GPT Myth Busting
Is the new generation of Artificial Intelligence intelligent?

1 minute read
Chat GPT has been making headlines recently and even your technophobe friends and family members have probably been speaking about it. It's inevitable that debates about the benefits and risks of advancements in artificial intelligence (AI) will be headline news soon as OpenAI's Chat GPT and similar AI systems get released to the public. Should we trust them? Are they safe? And here in lies the first irony... trust.
Trust
The concerns come from a lack of trust in both the systems themselves and the regulatory frameworks that they are developed and operated within. We have probably based too much trust in the abilities of this new generation of AI system, which has given rise to these concerns.

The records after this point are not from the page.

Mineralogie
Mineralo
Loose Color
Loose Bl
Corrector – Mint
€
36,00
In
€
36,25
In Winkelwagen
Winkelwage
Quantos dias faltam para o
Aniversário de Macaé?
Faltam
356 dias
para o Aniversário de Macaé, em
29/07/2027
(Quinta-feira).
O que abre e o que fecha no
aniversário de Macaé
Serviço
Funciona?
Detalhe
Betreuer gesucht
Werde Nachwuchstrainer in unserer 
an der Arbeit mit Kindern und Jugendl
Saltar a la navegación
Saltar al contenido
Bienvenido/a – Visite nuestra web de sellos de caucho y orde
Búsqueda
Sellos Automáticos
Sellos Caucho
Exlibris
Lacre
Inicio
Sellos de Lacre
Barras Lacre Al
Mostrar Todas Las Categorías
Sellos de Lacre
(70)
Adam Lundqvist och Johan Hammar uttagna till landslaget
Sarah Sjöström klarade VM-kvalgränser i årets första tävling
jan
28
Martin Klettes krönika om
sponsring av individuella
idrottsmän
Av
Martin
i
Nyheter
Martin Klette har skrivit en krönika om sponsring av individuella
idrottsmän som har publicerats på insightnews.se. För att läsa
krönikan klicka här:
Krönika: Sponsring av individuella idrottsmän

The phenomenon known as Automation Bias, studied in social psychology, suggests that humans tend to over trust decisions made by automated systems. On closer inspection, many responses from the LLM (Large Language Model) based AI systems resulted in the generation of inaccurate and fictional information. In fact the term "Hallucinated Facts" seems to be an emerging phrase to describe this intrinsic behaviour. It is acknowledged that AI can make mistakes, but it's the nature of the mistakes that's unusual and sometimes concerning, often flying under the radar of human reviewers.
LLMs
Large Language Models are not designed or optimised to prioritise factual accuracy. Instead, they are trained to "blur" the information from the web into a more abstract representation, which allows them to excel in creative and artistic generation. The ability of an LLM to generate any true statements is merely coincidental, as those statements appeared frequently enough in the training data and became retained, rather than being a result of explicit design. And here is the second irony...
A Tool for Experts
Due to the convincing but erroneous behaviour of this technology, these AI systems are best in the hands of experts, but they are available to everyone. Anyone can use them and use their outputs. Maybe the biggest risk at the moment is the human element...'who' does 'what' with their output.

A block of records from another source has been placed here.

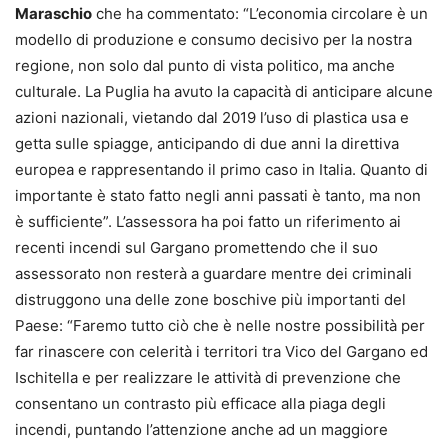
Maraschio
che ha commentato: “L’economia circolare è un
modello di produzione e consumo decisivo per la nostra
regione, non solo dal punto di vista politico, ma anche
culturale. La Puglia ha avuto la capacità di anticipare alcune
azioni nazionali, vietando dal 2019 l’uso di plastica usa e
getta sulle spiagge, anticipando di due anni la direttiva
europea e rappresentando il primo caso in Italia. Quanto di
importante è stato fatto negli anni passati è tanto, ma non
è sufficiente”. L’assessora ha poi fatto un riferimento ai
recenti incendi sul Gargano promettendo che il suo
assessorato non resterà a guardare mentre dei criminali
distruggono una delle zone boschive più importanti del
Paese: “Faremo tutto ciò che è nelle nostre possibilità per
far rinascere con celerità i territori tra Vico del Gargano ed
Ischitella e per realizzare le attività di prevenzione che
consentano un contrasto più efficace alla piaga degli
incendi, puntando l’attenzione anche ad un maggiore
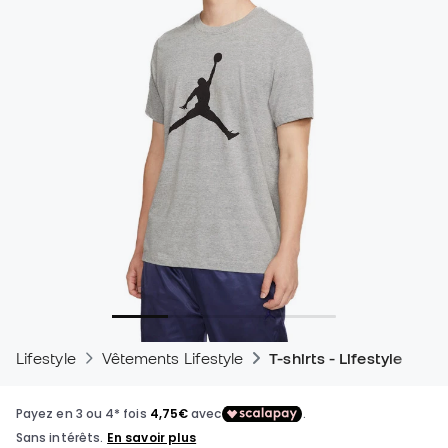
Lifestyle
Vêtements Lifestyle
T-shirts - Lifestyle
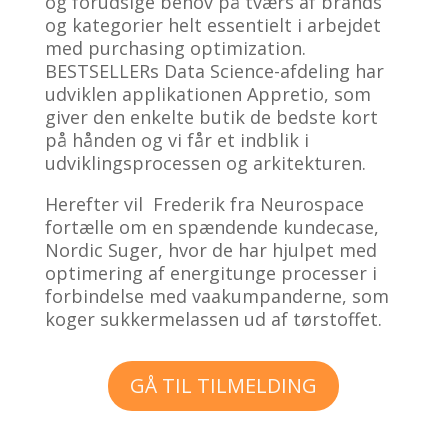
og forudsige behov på tværs af brands
og kategorier helt essentielt i arbejdet
med purchasing optimization.
BESTSELLERs Data Science-afdeling har
udviklen applikationen Appretio, som
giver den enkelte butik de bedste kort
på hånden og vi får et indblik i
udviklingsprocessen og arkitekturen.
Herefter vil Frederik fra Neurospace
fortælle om en spændende kundecase,
Nordic Suger, hvor de har hjulpet med
optimering af energitunge processer i
forbindelse med vaakumpanderne, som
koger sukkermelassen ud af tørstoffet.
GÅ TIL TILMELDING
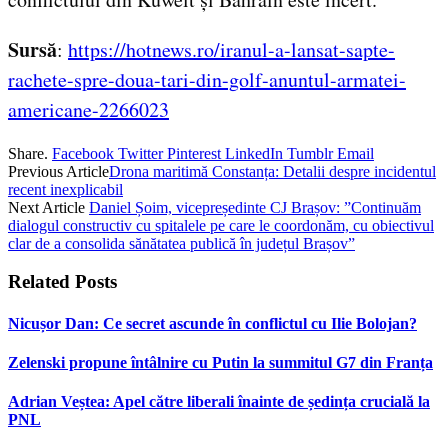
Sursă
:
https://hotnews.ro/iranul-a-lansat-sapte-
rachete-spre-doua-tari-din-golf-anuntul-armatei-
americane-2266023
Share.
Facebook
Twitter
Pinterest
LinkedIn
Tumblr
Email
Previous Article
Drona maritimă Constanța: Detalii despre incidentul
recent inexplicabil
Next Article
Daniel Șoim, vicepreședinte CJ Brașov: ”Continuăm
dialogul constructiv cu spitalele pe care le coordonăm, cu obiectivul
clar de a consolida sănătatea publică în județul Brașov”
Related
Posts
Nicușor Dan: Ce secret ascunde în conflictul cu Ilie Bolojan?
Zelenski propune întâlnire cu Putin la summitul G7 din Franța
Adrian Veștea: Apel către liberali înainte de ședința crucială la
PNL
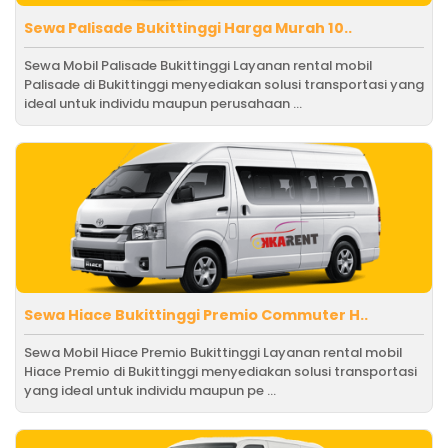
Sewa Palisade Bukittinggi Harga Murah 10..
Sewa Mobil Palisade Bukittinggi Layanan rental mobil
Palisade di Bukittinggi menyediakan solusi transportasi yang
ideal untuk individu maupun perusahaan ...
Sewa Hiace Bukittinggi Premio Commuter H..
Sewa Mobil Hiace Premio Bukittinggi Layanan rental mobil
Hiace Premio di Bukittinggi menyediakan solusi transportasi
yang ideal untuk individu maupun pe ...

Hallucinations can be useful
It is important to acknowledge that not every use case of LLMs requires accuracy. Some of the most remarkable instances of LLM and multi-modal LLM outputs involve the integration of creativity and "hallucination," resulting in significant artistic value. These outputs offer users novel combinations of styles that they might not have envisioned, adding to their overall appeal.
So what's next?
Trustworthy LLMs need to be paired up with other information and natural language processing (NLP) techniques... which of course is already well underway. We think that trustworthy AI systems will emerge from the synergy of LLMs and Knowledge Graphs. Combining the creative power of LLMs with the factual index of Knowledge Graphs will give rise to systems that inspire creativity and provide reliability for knowledge workflows and critical applications. The inclusion of Knowledge Graph technology may arguably make AI systems 'provable' where it is advantageous to do so.
And finally...
Let's not lose sight of the incredible achievements that the teams behind these emerging technologies have made in terms of understanding us users. The ability of ChatGPT in particular (at the time of writing) to not only remember the details of your conversation and understand our messages so well, is arguably the main breakthrough. The ability to understand our intent, to grasp and retain the evolving context of a discussion and to respond appropriately, is an amazing achievement.